Contadini che fino a pochi mesi fa non avevano mai imbracciato un’arma ora tendono imboscate, minano le strade dove transitano i convogli militari e i loro ordigni, prima pressoché inutili, ora sono più perfezionati e fanno vittime: centinaia secondo la resistenza. Tuttavia, per la resistenza e anche per il sacerdote birmano, questa non è una guerra civile perché la gente non può combattere ad armi pari contro chi usa mitragliatrici, razzi, cannoni, carri armati, elicotteri ed aerei da combattimento. «I fucili dei civili non sparano quando piove perché la polvere da sparo si bagna, le loro armi sono rudimentali ma hanno dalla loro determinazione e conoscenza del territorio e mantengono nell’insicurezza le truppe. In diversi villaggi incendiati dai soldati, gli anziani sono bruciati vivi perché non possono fuggire e queste atrocità incrementano la partecipazione ai gruppi di difesa civile, donne incluse – . Il popolo birmano è pacifico, ma è anche l’incapacità della comunità internazionale a intervenire concretamente, a spingerlo a difendersi con ogni mezzo».

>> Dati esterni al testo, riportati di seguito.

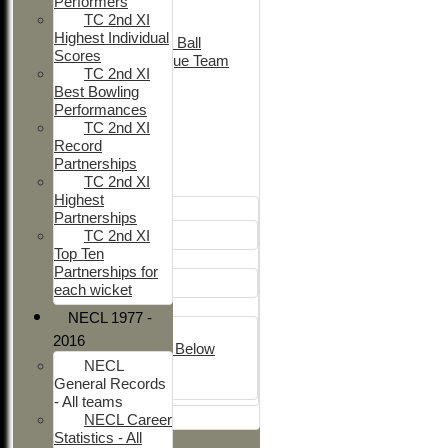
Performers
Adult Indoor
TC 2nd XI
Friendly_2
Highest Individual
Under 11 Soft Ball
Scores
Evening League Team
TC 2nd XI
Friendly
Best Bowling
NEO
Performances
Tour
TC 2nd XI
TC 1st
Record
TC 2nd
Partnerships
TC 2nd XI
Junior Teams
Highest
Boys
Partnerships
U12
TC 2nd XI
Top Ten
Girls
Partnerships for
Girls
each wicket
Mixed
NECL 1977 -
U15
2016
Under 14's & Below
NECL
Under 13's
General Records
Kwik
- All teams
All teams
NECL Career
Statistics - All
TEAMS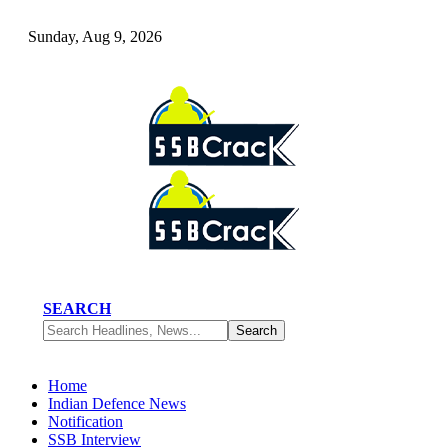
Sunday, Aug 9, 2026
SEARCH
Home
Indian Defence News
Notification
SSB Interview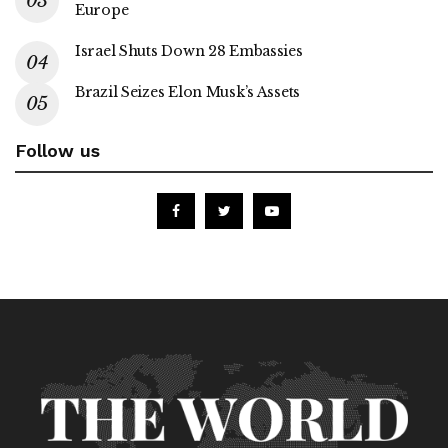
Europe
Israel Shuts Down 28 Embassies
Brazil Seizes Elon Musk’s Assets
Follow us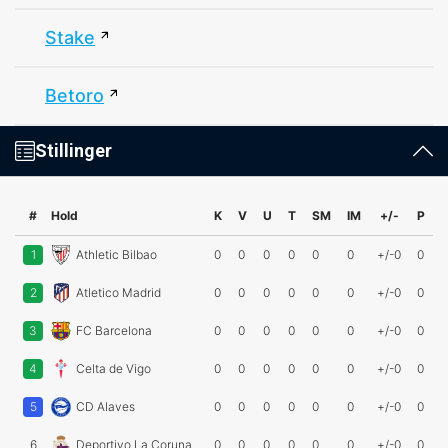
Stake
Betoro
Stillinger
#
Hold
K
V
U
T
SM
IM
+/-
P
1
Athletic Bilbao
0
0
0
0
0
0
+/-0
0
2
Atletico Madrid
0
0
0
0
0
0
+/-0
0
3
FC Barcelona
0
0
0
0
0
0
+/-0
0
4
Celta de Vigo
0
0
0
0
0
0
+/-0
0
5
CD Alaves
0
0
0
0
0
0
+/-0
0
6
Deportivo La Coruna
0
0
0
0
0
0
+/-0
0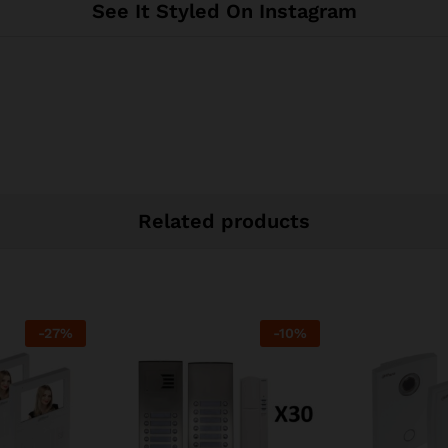
See It Styled On Instagram
Related products
-
27
%
-
10
%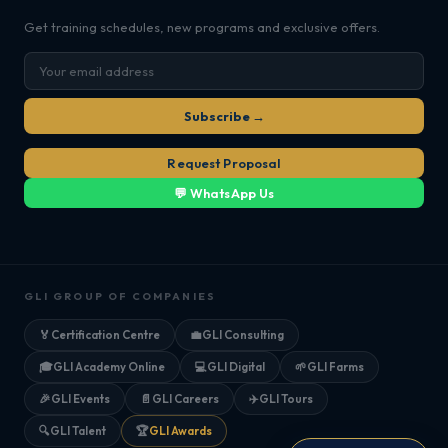
Get training schedules, new programs and exclusive offers.
Subscribe →
Request Proposal
💬 WhatsApp Us
GLI GROUP OF COMPANIES
🏅
Certification Centre
💼
GLI Consulting
🎓
GLI Academy Online
💻
GLI Digital
🌱
GLI Farms
🎉
GLI Events
📄
GLI Careers
✈️
GLI Tours
🔍
GLI Talent
🏆
GLI Awards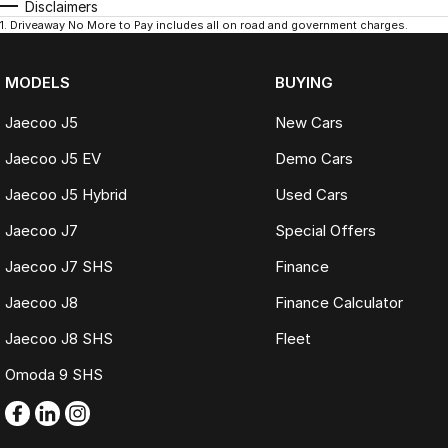
Disclaimers
1
.
Driveaway No More to Pay includes all on road and government charges.
MODELS
BUYING
Jaecoo J5
New Cars
Jaecoo J5 EV
Demo Cars
Jaecoo J5 Hybrid
Used Cars
Jaecoo J7
Special Offers
Jaecoo J7 SHS
Finance
Jaecoo J8
Finance Calculator
Jaecoo J8 SHS
Fleet
Omoda 9 SHS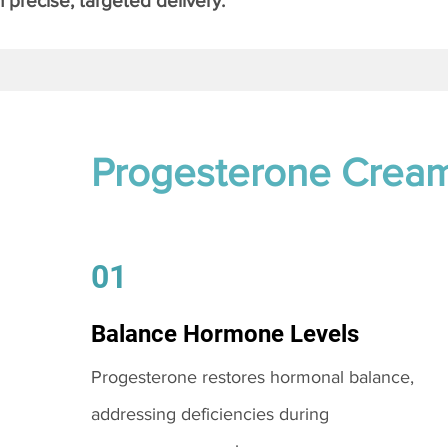
 precise, targeted delivery.
Progesterone Crea
01
Balance Hormone Levels
Progesterone restores hormonal balance,
addressing deficiencies during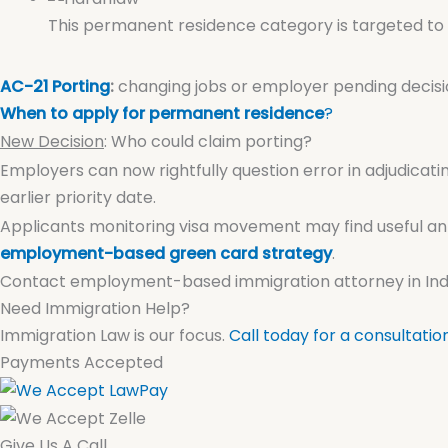
This permanent residence category is targeted to 
AC-21 Porting
:
changing jobs or employer pending decisi
When to apply for permanent residence
?
New Decision
: Who could claim porting?
Employers can now rightfully question error in adjudicatin
earlier priority date.
Applicants monitoring visa movement may find useful an
employment-based green card strategy
.
Contact employment-based immigration attorney in India
Need Immigration Help?
Immigration Law is our focus.
Call today for a consultatio
Payments Accepted
Give Us A Call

Occorre ricordare che la situazione di conflitto e la crescente scarsità di beni necessari e di medicinali convergono nel creare una crisi umanitaria in aggravamento, con 400mila profughi perlopiù rifugiati nella foresta, con le limitate iniziative umanitarie fortemente ostacolate dal regime e a rischio – gli uni e le altre – di essere coinvolti nelle azioni militari. Una crisi che non può trovare sollievo in una fuga oltreconfine per la chiusura delle frontiere, a partire da quella con la Thailandia, Paese che in passato ha accolto decine di migliaia di profughi in fuga dalla dittatura, o con il Bangladesh, dove già vivono 900mila Rohingya sfuggiti alle campagne di genocidio delle forze armate birmane.